Arla also turned all her attention toward them.
“I’ve set things in motion.” Perivar felt his glance slide past Arla to Kiv, who did nothing more than swivel an extra eye toward his children in the capsule. Perivar faced Eric. “Are you going to stick around and watch?”
“No,” Eric said, and Arla’s head snapped around. “I’ve got to keep moving.”
The two of them exchanged a long, uninterpretable look.
“You leave me in your debt.” Under the translation, her voice sounded stilted to Perivar, as if this was a new phrase for her.
“Pay me by not giving Perivar any extra problems.” Eric turned away from her a little too quickly. “I’ve got to go. I only authorized a day’s worth of dock time for my ship.”
Perivar nodded. “I’d rather not ever see you again, Sar Born.”
“I know.” And he walked out. Arla did not turn around to watch him leave.
The door shut and left them all closed in together. Perivar looked at Arla, who looked back at him in silence.
What do you think I am? asked Eric from memory again. It was his old voice, heavily accented and awkward. Nothing like the smoothly educated tone he’d used today.
Cargo, thought Perivar. Checked over, labeled as clean and delivered, or too dirty to fix and dumped.
Certainly not a person who would look at him like Arla was, vaguely expectant, waiting for him to do something.
“Want to sit down?” he gestured to a chair.
Her eyes tracked his hand and a puzzled expression wrinkled her brow. “Thank you … I don’t know how to call you.” The translation fell a long way out of synch with her real speech.
“Perivar,” he told her. “My partner is Kivererishakadene. Kiv’s the name you have to remember there. The rest of it belongs to the children.” Perivar nodded to the two in the capsule.
Taking that as some kind of cue, Ri raised the capsule back up to the ceiling cables and rattled back toward their own side.
Kiv stretched himself out toward the membrane. “Have you borne your children yet?”
Perivar shot Kiv a look, uncertain whether he was being really absentminded this time, or if he was trying to pay Arla back for her shocked stare by making her uncomfortable.

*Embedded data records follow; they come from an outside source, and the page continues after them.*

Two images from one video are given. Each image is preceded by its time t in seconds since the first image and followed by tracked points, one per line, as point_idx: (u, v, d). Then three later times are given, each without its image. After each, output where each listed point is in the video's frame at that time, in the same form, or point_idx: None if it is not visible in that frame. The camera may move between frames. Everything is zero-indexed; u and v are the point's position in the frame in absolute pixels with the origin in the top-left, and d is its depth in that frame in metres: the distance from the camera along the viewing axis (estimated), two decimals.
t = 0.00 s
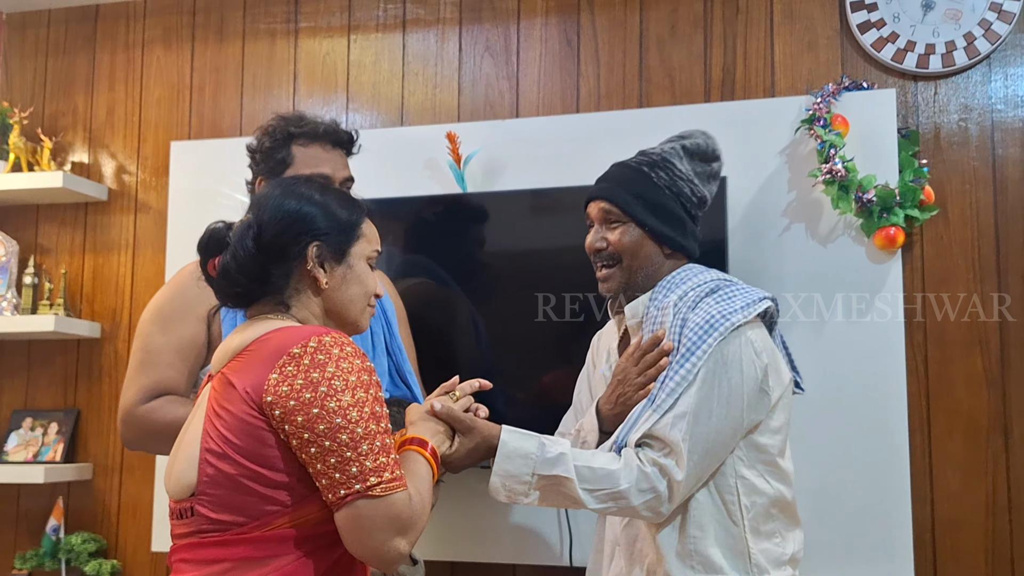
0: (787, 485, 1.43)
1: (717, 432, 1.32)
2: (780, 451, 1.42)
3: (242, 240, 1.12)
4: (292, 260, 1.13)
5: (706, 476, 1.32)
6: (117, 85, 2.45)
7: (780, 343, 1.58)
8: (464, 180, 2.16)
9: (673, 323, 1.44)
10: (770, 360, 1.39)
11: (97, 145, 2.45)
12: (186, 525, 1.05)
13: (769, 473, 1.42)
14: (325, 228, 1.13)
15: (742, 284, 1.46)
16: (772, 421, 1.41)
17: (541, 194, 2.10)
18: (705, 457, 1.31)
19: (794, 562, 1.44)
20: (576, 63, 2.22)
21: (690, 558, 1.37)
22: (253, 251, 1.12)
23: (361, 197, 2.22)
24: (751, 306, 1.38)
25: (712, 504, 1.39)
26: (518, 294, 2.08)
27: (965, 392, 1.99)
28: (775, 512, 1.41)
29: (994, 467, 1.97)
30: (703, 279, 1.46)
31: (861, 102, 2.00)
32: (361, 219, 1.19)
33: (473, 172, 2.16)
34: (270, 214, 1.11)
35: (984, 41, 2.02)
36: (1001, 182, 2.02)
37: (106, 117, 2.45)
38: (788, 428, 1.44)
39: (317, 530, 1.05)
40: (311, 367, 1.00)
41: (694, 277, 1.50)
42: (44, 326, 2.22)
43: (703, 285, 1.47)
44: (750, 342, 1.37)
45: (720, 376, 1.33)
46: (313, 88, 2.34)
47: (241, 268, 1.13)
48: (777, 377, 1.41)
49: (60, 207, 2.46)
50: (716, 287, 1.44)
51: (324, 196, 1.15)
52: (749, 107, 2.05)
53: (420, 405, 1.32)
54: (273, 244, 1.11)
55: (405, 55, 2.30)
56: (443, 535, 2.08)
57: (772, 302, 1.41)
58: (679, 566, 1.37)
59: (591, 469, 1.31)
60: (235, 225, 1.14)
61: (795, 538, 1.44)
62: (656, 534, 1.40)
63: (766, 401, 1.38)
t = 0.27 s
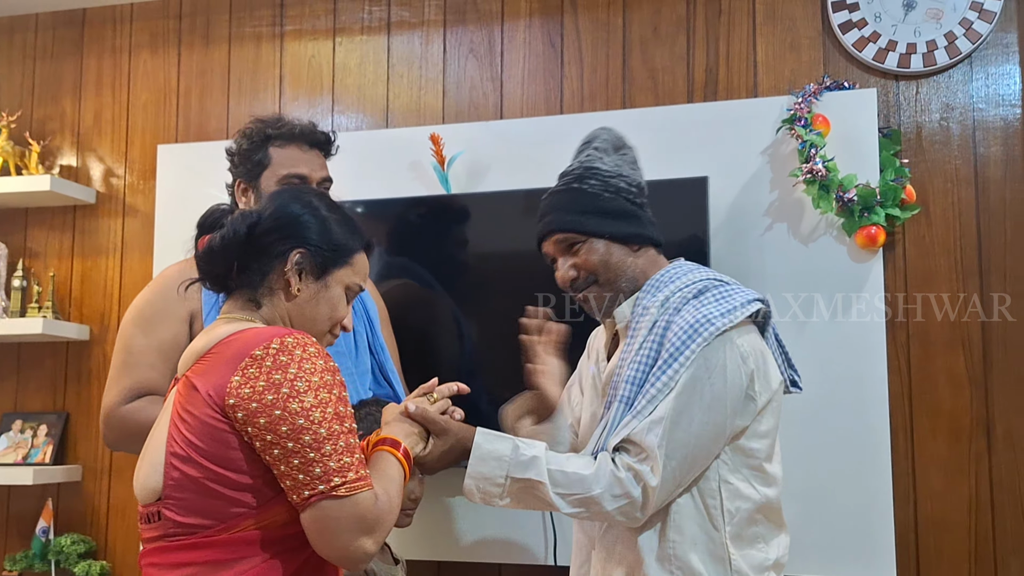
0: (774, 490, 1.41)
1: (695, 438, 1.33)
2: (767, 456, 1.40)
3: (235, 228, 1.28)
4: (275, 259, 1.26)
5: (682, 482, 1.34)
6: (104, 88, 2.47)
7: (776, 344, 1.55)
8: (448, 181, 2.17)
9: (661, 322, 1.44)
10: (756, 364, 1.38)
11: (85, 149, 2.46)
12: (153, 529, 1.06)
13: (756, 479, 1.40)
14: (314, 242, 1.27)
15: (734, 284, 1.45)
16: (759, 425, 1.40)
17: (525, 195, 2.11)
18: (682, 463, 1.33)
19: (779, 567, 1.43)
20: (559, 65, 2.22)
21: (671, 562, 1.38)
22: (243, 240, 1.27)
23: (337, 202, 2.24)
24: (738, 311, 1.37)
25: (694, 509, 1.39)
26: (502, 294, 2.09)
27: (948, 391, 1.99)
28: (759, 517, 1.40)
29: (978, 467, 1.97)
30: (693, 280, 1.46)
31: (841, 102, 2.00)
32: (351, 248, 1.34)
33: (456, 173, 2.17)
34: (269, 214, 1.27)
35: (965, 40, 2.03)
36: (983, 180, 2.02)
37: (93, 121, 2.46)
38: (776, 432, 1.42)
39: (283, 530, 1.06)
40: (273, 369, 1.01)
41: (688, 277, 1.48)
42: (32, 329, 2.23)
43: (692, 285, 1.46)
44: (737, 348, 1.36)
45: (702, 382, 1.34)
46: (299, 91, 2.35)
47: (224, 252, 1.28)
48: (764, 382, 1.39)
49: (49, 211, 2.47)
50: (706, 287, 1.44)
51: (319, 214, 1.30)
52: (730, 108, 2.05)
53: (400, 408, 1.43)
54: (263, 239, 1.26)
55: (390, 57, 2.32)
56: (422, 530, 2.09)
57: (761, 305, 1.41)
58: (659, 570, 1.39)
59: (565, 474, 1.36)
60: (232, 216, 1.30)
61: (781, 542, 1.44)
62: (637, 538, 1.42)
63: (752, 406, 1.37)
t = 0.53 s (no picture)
0: (742, 486, 1.37)
1: (657, 434, 1.27)
2: (732, 450, 1.37)
3: (226, 229, 1.25)
4: (255, 268, 1.24)
5: (649, 483, 1.27)
6: (87, 90, 2.47)
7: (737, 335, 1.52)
8: (429, 181, 2.17)
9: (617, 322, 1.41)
10: (714, 357, 1.33)
11: (68, 150, 2.46)
12: (112, 531, 1.07)
13: (722, 475, 1.36)
14: (299, 263, 1.24)
15: (693, 278, 1.42)
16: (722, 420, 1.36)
17: (505, 195, 2.11)
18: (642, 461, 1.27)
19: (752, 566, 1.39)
20: (541, 64, 2.22)
21: (636, 563, 1.33)
22: (229, 243, 1.24)
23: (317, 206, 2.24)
24: (691, 303, 1.34)
25: (659, 507, 1.34)
26: (482, 294, 2.09)
27: (929, 387, 1.99)
28: (728, 515, 1.35)
29: (958, 463, 1.97)
30: (648, 275, 1.43)
31: (821, 100, 2.00)
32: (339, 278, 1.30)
33: (437, 173, 2.17)
34: (262, 225, 1.24)
35: (945, 38, 2.03)
36: (963, 178, 2.02)
37: (77, 123, 2.47)
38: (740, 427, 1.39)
39: (242, 531, 1.07)
40: (231, 370, 1.02)
41: (636, 271, 1.46)
42: (15, 330, 2.23)
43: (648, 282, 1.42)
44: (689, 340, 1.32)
45: (656, 376, 1.29)
46: (282, 91, 2.36)
47: (207, 253, 1.26)
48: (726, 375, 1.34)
49: (33, 213, 2.47)
50: (660, 282, 1.40)
51: (311, 237, 1.27)
52: (711, 107, 2.06)
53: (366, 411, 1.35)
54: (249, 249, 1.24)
55: (372, 57, 2.32)
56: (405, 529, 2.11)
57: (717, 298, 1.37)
58: (625, 572, 1.34)
59: (530, 476, 1.29)
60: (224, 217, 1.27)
61: (753, 540, 1.39)
62: (603, 542, 1.37)
63: (713, 399, 1.32)
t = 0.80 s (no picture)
0: (709, 478, 1.34)
1: (617, 427, 1.26)
2: (698, 442, 1.34)
3: (213, 232, 1.22)
4: (233, 273, 1.20)
5: (611, 477, 1.26)
6: (75, 89, 2.49)
7: (706, 327, 1.49)
8: (411, 177, 2.18)
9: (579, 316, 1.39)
10: (673, 348, 1.33)
11: (56, 149, 2.48)
12: (71, 519, 1.12)
13: (688, 467, 1.33)
14: (277, 274, 1.20)
15: (653, 270, 1.40)
16: (686, 411, 1.34)
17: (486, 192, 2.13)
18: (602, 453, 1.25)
19: (721, 560, 1.36)
20: (522, 60, 2.24)
21: (600, 557, 1.30)
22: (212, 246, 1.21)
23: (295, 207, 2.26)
24: (649, 296, 1.33)
25: (623, 500, 1.32)
26: (462, 290, 2.10)
27: (906, 382, 2.00)
28: (695, 507, 1.32)
29: (936, 457, 1.98)
30: (608, 269, 1.41)
31: (798, 95, 2.01)
32: (316, 296, 1.26)
33: (419, 170, 2.19)
34: (249, 232, 1.21)
35: (922, 33, 2.03)
36: (940, 173, 2.03)
37: (64, 121, 2.49)
38: (706, 419, 1.37)
39: (196, 524, 1.12)
40: (190, 364, 1.05)
41: (595, 268, 1.44)
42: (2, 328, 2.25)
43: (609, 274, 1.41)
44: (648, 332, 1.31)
45: (614, 369, 1.28)
46: (266, 89, 2.38)
47: (193, 250, 1.22)
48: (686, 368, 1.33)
49: (21, 210, 2.49)
50: (621, 275, 1.39)
51: (295, 251, 1.23)
52: (689, 103, 2.06)
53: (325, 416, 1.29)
54: (232, 253, 1.20)
55: (355, 54, 2.33)
56: (387, 526, 2.12)
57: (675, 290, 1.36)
58: (590, 566, 1.31)
59: (495, 474, 1.27)
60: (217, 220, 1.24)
61: (722, 533, 1.36)
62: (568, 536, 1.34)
63: (674, 391, 1.31)
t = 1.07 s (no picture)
0: (677, 474, 1.35)
1: (582, 420, 1.27)
2: (665, 438, 1.35)
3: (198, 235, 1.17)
4: (214, 279, 1.16)
5: (575, 470, 1.28)
6: (65, 88, 2.51)
7: (682, 324, 1.48)
8: (397, 175, 2.20)
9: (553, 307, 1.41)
10: (644, 344, 1.33)
11: (47, 148, 2.51)
12: (44, 509, 1.14)
13: (655, 463, 1.34)
14: (257, 280, 1.16)
15: (629, 267, 1.41)
16: (655, 407, 1.35)
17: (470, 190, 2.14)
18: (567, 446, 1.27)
19: (688, 556, 1.37)
20: (508, 59, 2.25)
21: (565, 549, 1.32)
22: (196, 251, 1.17)
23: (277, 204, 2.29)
24: (620, 292, 1.33)
25: (589, 494, 1.33)
26: (447, 288, 2.11)
27: (888, 376, 2.01)
28: (661, 503, 1.33)
29: (918, 450, 1.99)
30: (583, 265, 1.42)
31: (778, 93, 2.02)
32: (300, 304, 1.21)
33: (405, 168, 2.20)
34: (232, 235, 1.17)
35: (904, 30, 2.04)
36: (922, 169, 2.04)
37: (55, 121, 2.51)
38: (676, 416, 1.37)
39: (167, 518, 1.14)
40: (164, 360, 1.06)
41: (573, 263, 1.44)
42: None
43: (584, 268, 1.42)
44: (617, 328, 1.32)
45: (582, 363, 1.30)
46: (254, 88, 2.39)
47: (177, 254, 1.18)
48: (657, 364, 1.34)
49: (13, 210, 2.51)
50: (595, 271, 1.40)
51: (277, 256, 1.19)
52: (672, 101, 2.08)
53: (294, 408, 1.33)
54: (214, 257, 1.16)
55: (342, 53, 2.35)
56: (370, 516, 2.12)
57: (649, 287, 1.37)
58: (555, 558, 1.32)
59: (459, 464, 1.29)
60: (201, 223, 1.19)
61: (690, 530, 1.37)
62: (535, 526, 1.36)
63: (643, 386, 1.32)
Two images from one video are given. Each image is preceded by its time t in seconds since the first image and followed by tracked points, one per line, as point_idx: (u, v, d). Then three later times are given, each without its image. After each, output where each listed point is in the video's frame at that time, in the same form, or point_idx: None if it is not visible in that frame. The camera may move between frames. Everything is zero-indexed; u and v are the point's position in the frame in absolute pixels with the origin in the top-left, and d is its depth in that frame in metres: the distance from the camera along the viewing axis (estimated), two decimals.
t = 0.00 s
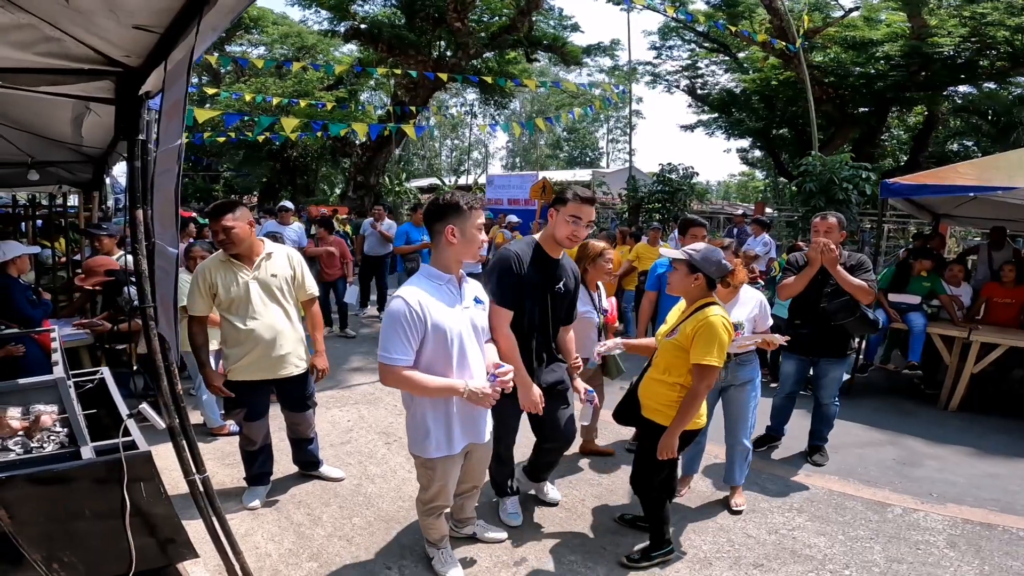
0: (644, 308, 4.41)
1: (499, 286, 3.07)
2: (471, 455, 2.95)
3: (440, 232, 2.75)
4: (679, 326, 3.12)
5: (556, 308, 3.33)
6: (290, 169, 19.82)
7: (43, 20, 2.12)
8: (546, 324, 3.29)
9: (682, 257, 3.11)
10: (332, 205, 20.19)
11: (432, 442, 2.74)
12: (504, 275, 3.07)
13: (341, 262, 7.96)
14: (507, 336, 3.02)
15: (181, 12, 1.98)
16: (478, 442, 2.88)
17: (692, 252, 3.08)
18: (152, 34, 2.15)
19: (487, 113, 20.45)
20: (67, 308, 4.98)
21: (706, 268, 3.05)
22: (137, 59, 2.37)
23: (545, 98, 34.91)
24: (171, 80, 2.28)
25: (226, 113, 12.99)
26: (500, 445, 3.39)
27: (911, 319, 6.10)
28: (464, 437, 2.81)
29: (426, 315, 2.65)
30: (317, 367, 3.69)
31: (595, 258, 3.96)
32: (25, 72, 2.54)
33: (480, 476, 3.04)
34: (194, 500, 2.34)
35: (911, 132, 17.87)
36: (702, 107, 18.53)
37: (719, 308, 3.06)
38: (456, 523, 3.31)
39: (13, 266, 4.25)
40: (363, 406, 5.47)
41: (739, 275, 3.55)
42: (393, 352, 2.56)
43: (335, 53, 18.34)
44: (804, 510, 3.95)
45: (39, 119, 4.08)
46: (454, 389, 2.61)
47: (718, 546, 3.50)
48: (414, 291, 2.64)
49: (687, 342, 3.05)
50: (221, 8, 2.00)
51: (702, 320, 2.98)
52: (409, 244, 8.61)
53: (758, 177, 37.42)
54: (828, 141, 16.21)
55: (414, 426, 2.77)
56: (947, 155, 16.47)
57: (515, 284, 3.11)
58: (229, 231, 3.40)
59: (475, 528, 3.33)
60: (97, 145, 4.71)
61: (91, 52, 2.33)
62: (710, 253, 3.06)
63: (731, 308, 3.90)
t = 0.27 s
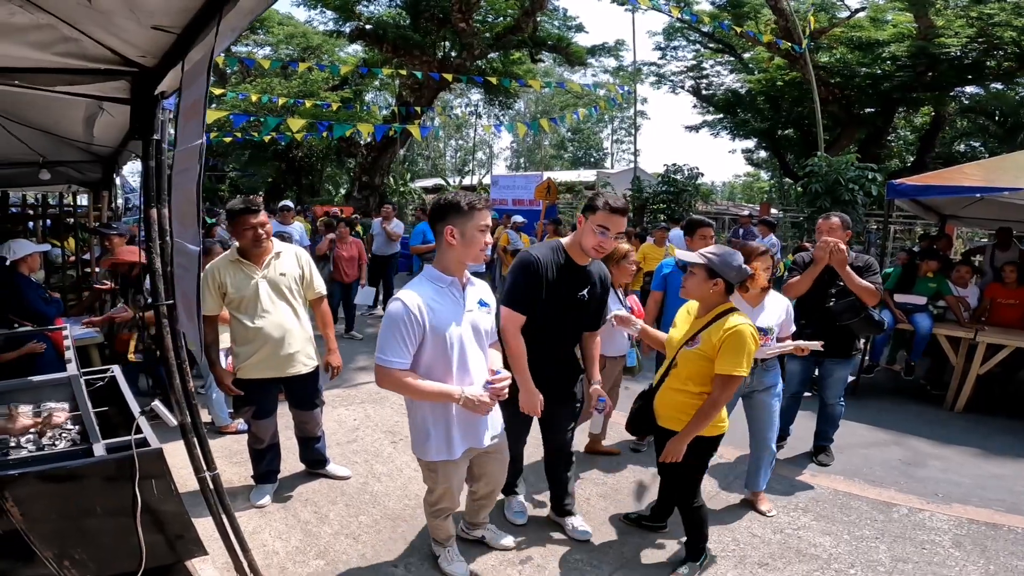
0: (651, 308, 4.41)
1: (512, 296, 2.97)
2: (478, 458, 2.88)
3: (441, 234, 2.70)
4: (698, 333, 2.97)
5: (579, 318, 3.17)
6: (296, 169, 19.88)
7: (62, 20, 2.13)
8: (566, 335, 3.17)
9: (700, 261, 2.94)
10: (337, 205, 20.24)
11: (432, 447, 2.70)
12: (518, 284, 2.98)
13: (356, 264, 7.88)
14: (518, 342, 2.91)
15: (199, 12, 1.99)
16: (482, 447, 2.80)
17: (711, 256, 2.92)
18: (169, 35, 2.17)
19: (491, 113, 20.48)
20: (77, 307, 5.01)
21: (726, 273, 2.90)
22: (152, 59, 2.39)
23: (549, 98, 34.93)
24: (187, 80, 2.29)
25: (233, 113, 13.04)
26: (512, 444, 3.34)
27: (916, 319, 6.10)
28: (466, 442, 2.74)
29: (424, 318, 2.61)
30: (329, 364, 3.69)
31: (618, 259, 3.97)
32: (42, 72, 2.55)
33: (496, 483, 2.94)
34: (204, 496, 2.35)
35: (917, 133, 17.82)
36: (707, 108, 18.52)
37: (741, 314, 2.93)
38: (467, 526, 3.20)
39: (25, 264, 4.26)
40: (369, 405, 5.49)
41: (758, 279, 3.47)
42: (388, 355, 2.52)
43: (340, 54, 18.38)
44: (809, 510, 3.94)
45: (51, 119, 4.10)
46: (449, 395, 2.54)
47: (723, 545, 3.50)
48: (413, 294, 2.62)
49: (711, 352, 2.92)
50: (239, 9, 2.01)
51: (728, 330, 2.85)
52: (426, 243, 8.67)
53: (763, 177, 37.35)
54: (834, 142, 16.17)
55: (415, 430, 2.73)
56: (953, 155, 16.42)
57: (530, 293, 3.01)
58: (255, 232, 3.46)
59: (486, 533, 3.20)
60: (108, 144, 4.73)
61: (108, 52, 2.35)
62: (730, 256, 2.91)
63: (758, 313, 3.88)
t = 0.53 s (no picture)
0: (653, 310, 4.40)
1: (533, 298, 2.93)
2: (481, 459, 2.86)
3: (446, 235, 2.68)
4: (726, 346, 2.68)
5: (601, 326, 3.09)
6: (300, 169, 19.92)
7: (68, 21, 2.13)
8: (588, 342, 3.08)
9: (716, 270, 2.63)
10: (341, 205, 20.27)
11: (432, 446, 2.71)
12: (539, 287, 2.92)
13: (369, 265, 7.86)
14: (528, 345, 2.90)
15: (205, 13, 1.99)
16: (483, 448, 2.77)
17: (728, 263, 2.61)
18: (176, 35, 2.17)
19: (495, 113, 20.48)
20: (83, 306, 5.03)
21: (749, 280, 2.59)
22: (159, 60, 2.39)
23: (553, 98, 34.92)
24: (194, 80, 2.29)
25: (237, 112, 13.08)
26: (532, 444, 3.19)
27: (922, 321, 6.00)
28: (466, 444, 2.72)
29: (426, 316, 2.61)
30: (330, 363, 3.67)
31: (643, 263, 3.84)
32: (48, 72, 2.56)
33: (499, 482, 2.92)
34: (208, 496, 2.35)
35: (922, 133, 17.76)
36: (711, 109, 18.50)
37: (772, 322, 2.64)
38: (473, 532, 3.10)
39: (34, 263, 4.27)
40: (373, 405, 5.49)
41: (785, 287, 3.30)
42: (389, 351, 2.52)
43: (344, 54, 18.40)
44: (812, 511, 3.93)
45: (58, 119, 4.12)
46: (445, 395, 2.52)
47: (726, 545, 3.49)
48: (417, 292, 2.61)
49: (742, 367, 2.64)
50: (246, 10, 2.01)
51: (761, 343, 2.57)
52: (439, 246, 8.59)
53: (767, 177, 37.26)
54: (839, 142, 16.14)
55: (417, 427, 2.74)
56: (959, 156, 16.36)
57: (551, 296, 2.96)
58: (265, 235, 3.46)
59: (491, 540, 3.10)
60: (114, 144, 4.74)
61: (114, 52, 2.35)
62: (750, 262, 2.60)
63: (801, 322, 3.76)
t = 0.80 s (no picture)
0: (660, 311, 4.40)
1: (545, 301, 2.84)
2: (486, 459, 2.84)
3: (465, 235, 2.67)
4: (748, 356, 2.60)
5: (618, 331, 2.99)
6: (304, 169, 19.95)
7: (78, 20, 2.14)
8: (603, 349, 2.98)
9: (735, 279, 2.54)
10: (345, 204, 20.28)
11: (433, 441, 2.72)
12: (552, 290, 2.83)
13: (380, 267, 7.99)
14: (542, 349, 2.83)
15: (215, 13, 1.99)
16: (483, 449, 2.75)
17: (746, 273, 2.52)
18: (186, 35, 2.17)
19: (499, 113, 20.49)
20: (89, 306, 5.04)
21: (772, 291, 2.49)
22: (168, 60, 2.40)
23: (556, 98, 34.91)
24: (203, 80, 2.29)
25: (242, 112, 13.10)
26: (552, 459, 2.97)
27: (929, 322, 5.99)
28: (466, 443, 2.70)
29: (437, 312, 2.62)
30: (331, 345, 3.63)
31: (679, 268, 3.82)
32: (57, 71, 2.56)
33: (502, 482, 2.89)
34: (214, 496, 2.36)
35: (928, 134, 17.71)
36: (715, 109, 18.48)
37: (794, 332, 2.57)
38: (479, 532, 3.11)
39: (40, 263, 4.28)
40: (377, 405, 5.49)
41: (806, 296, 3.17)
42: (397, 342, 2.57)
43: (348, 54, 18.42)
44: (818, 512, 3.92)
45: (66, 119, 4.14)
46: (446, 393, 2.53)
47: (731, 547, 3.48)
48: (432, 288, 2.63)
49: (767, 376, 2.58)
50: (256, 10, 2.01)
51: (788, 352, 2.52)
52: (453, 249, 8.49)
53: (772, 178, 37.18)
54: (844, 143, 16.10)
55: (421, 419, 2.76)
56: (965, 157, 16.31)
57: (565, 299, 2.86)
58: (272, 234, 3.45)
59: (497, 540, 3.10)
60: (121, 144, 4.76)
61: (124, 52, 2.36)
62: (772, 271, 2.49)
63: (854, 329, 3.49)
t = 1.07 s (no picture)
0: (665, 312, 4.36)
1: (554, 315, 2.66)
2: (491, 458, 2.83)
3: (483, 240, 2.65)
4: (760, 361, 2.51)
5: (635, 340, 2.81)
6: (309, 169, 19.99)
7: (87, 20, 2.14)
8: (619, 359, 2.81)
9: (754, 287, 2.41)
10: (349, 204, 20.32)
11: (436, 436, 2.75)
12: (560, 303, 2.65)
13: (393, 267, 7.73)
14: (555, 362, 2.67)
15: (225, 12, 1.99)
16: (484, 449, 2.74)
17: (764, 280, 2.41)
18: (194, 34, 2.17)
19: (503, 113, 20.51)
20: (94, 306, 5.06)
21: (784, 293, 2.42)
22: (175, 59, 2.40)
23: (560, 99, 34.91)
24: (212, 80, 2.29)
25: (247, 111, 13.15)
26: (564, 473, 2.80)
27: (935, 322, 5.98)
28: (467, 442, 2.70)
29: (448, 309, 2.64)
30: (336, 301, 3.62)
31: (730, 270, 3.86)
32: (64, 71, 2.57)
33: (504, 481, 2.89)
34: (219, 496, 2.36)
35: (934, 134, 17.66)
36: (720, 109, 18.47)
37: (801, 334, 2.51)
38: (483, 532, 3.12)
39: (41, 263, 4.28)
40: (381, 405, 5.49)
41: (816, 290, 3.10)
42: (407, 337, 2.60)
43: (352, 54, 18.46)
44: (823, 514, 3.90)
45: (72, 119, 4.15)
46: (450, 390, 2.54)
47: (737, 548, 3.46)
48: (446, 286, 2.65)
49: (778, 381, 2.49)
50: (266, 10, 2.01)
51: (799, 356, 2.45)
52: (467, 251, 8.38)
53: (777, 179, 37.13)
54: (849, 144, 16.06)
55: (429, 414, 2.78)
56: (971, 158, 16.26)
57: (574, 311, 2.68)
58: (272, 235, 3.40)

She sank onto the edge of the chair Perivar had offered her. “Four living,” she said quietly, and Perivar translated it for Kiv.
Kiv’s subtle ripples told Perivar he was trying to make the mental readjustment. The only thing more alien to Kiv than a male without children, was a parent who lived away from them. Even though the kids theoretically understood humans’ strange ways better, Ri and Sha piled on top of their sisters as soon as they got out of the capsule, as if the idea that a brood and parent could be separated would magically tear them away. Kiv automatically coiled himself around them, buzzing softly.